Supplied text =>
Enjoyer, May 20 2004
  

       [Gromit], around here "halfbaked" has multiple meanings. It might be "wildly off-the-wall" or it might simply be something practical that hasn't been done yet. Or some of both...heh, heh, heh.   

       [Enjoyer], there is an assumption here that most people in the building are wearing clothes, and that the CLOTHES, not human skin, will be providing the friction. The biggest exceptions are likely to be short-sleeve shirts and women in short skirts without hose (who might not want to use this escape system due to people below looking up).   

       One thing that I have been considering, as an addition to this Idea, and which also is a semi-answer to the problem you posed, is a "Open in Case of Fire" box next to each window where people could escape to a pole, and in that box might be several sets of gloves and other things to make it easier. Chalk dust, perhaps. Friction straps (wrap one around pole instead of your bare arms). Etc.   

       Regarding muscular strain, I think this is not quite so strenuous as you imply, and in a prior annotation I computed the need for such strain as only 4 minutes max. Why is that too much?
Vernon, May 20 2004
  

       I'm curious.....how many of us halfbakers are active, physically fit types that still think this would be a tough challenge, and how many of us are desk jockeys that think this is readily doable?   

       I fall somewhere inbetween the two....I swim, dive, mountain bike, and laze and read on the couch, or surf the web.   

       I think this would have an extremely high casualty rate.

Task requirements =>
1 – Answer each question using only the escape-pole thread:
(a) What is assumed to provide the friction instead of human skin?
(b) What label would the box next to each window carry?
(c) What maximum time for the strain was computed in a prior annotation?
2 – Transcribe the stretch of the escape-pole thread from "[Enjoyer], there is" through "bare arms). Etc.".
3 – Summarize the escape-pole thread in two sentences.
The material that comes after this has no connection to the escape-pole thread.

Provided material =>
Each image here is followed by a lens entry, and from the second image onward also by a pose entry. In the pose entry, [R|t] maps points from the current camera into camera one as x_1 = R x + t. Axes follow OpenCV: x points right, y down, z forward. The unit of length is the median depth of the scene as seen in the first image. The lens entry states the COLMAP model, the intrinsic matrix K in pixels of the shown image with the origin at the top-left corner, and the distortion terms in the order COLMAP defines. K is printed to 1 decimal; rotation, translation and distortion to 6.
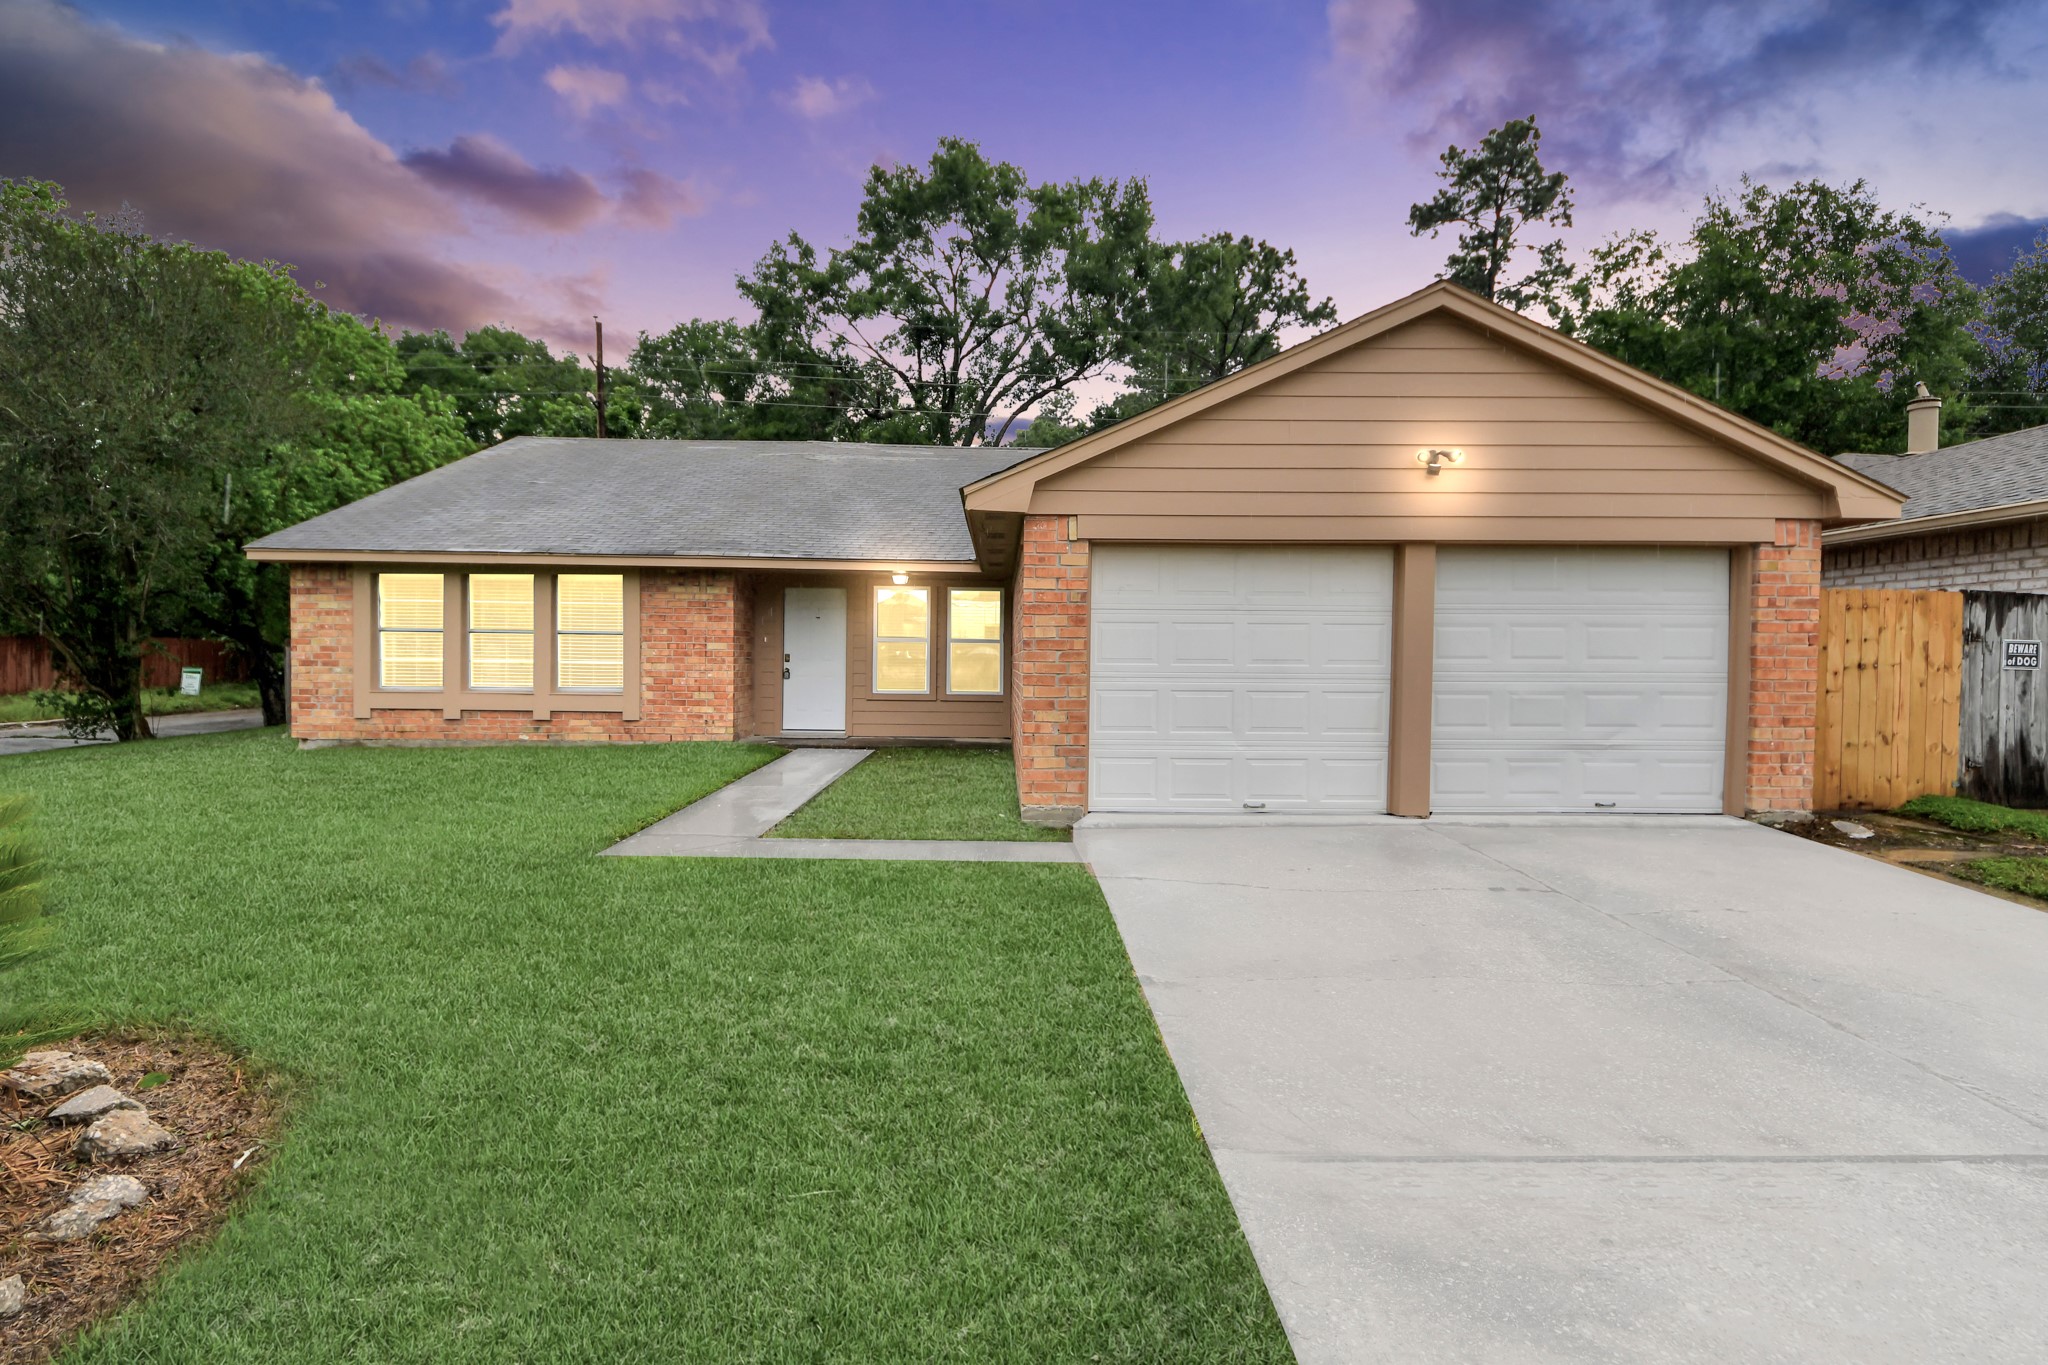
lens RADIAL K [[949.5, 0, 1020.0], [0, 949.5, 663.6], [0, 0, 1]] dist [0.001117, -0.000971]
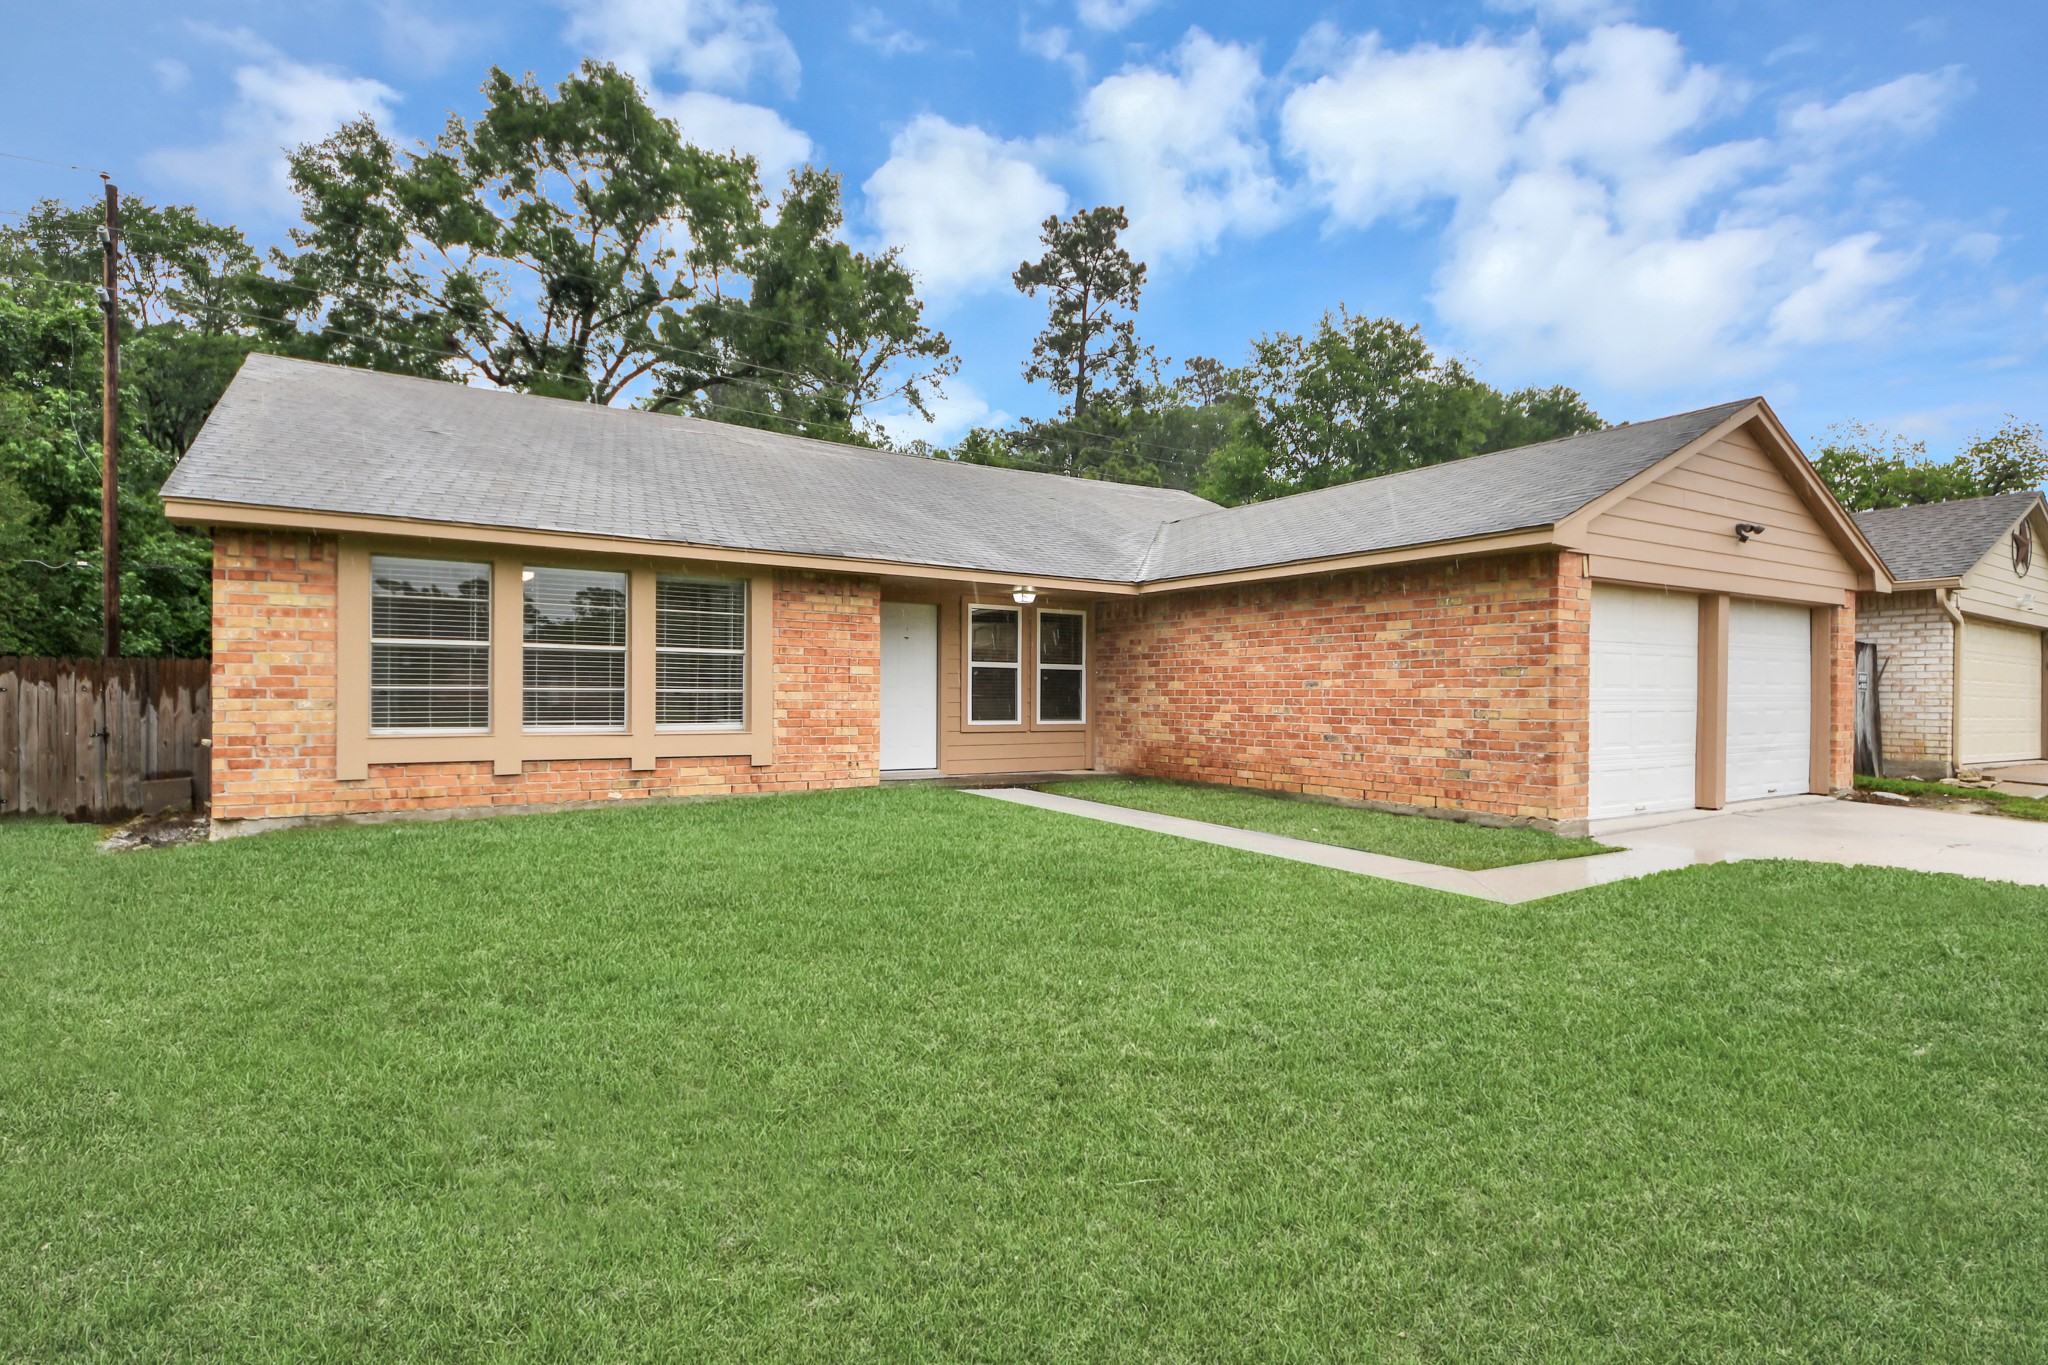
lens RADIAL K [[982.7, 0, 1024.0], [0, 982.7, 685.9], [0, 0, 1]] dist [0.012071, 0.000061]
pose [[0.858855, -0.001202, 0.512217, -0.642352], [0.004261, 0.999979, -0.004799, -0.000439], [-0.512201, 0.006304, 0.858843, 0.202833]]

Solution set =>
1 –
(a) The clothes most people in the building are wearing.
(b) "Open in Case of Fire".
(c) 4 minutes.

2 –
[Enjoyer], there is an assumption here that most people in the building are wearing clothes, and that the CLOTHES, not human skin, will be providing the friction. The biggest exceptions are likely to be short-sleeve shirts and women in short skirts without hose (who might not want to use this escape system due to people below looking up).   

       One thing that I have been considering, as an addition to this Idea, and which also is a semi-answer to the problem you posed, is a "Open in Case of Fire" box next to each window where people could escape to a pole, and in that box might be several sets of gloves and other things to make it easier. Chalk dust, perhaps. Friction straps (wrap one around pole instead of your bare arms). Etc.

3 – One post says clothing, not skin, would supply the friction on the pole, proposes an "Open in Case of Fire" box of gloves and other aids next to each window, and puts the strain at 4 minutes at most. A later post asks whether fit people or desk jockeys find the idea doable and predicts an extremely high casualty rate.